ABOUT THIS EXERCISE: Your answer must match the records word for word and contain no pictures.

:::::

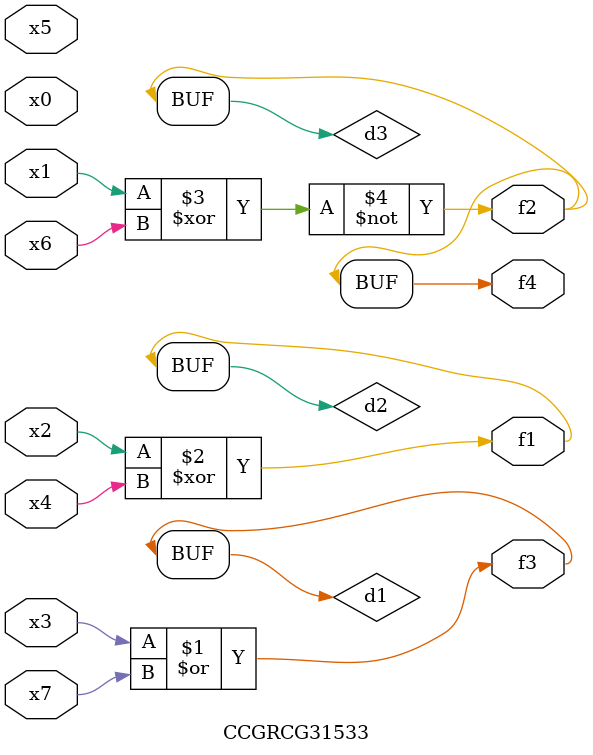
<source format=v>
module CCGRCG31533(
	input x0, x1, x2, x3, x4, x5, x6, x7,
	output f1, f2, f3, f4
);

	wire d1, d2, d3;

	or (d1, x3, x7);
	xor (d2, x2, x4);
	xnor (d3, x1, x6);
	assign f1 = d2;
	assign f2 = d3;
	assign f3 = d1;
	assign f4 = d3;
endmodule

</source>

:::::

ANSWER BOX:
<source format=v>
module CCGRCG31533(
	input x0, x1, x2, x3, x4, x5, x6, x7,
	output f1, f2, f3, f4
);

	wire d1, d2, d3;

	or (d1, x3, x7);
	xor (d2, x2, x4);
	xnor (d3, x1, x6);
	assign f1 = d2;
	assign f2 = d3;
	assign f3 = d1;
	assign f4 = d3;
endmodule

</source>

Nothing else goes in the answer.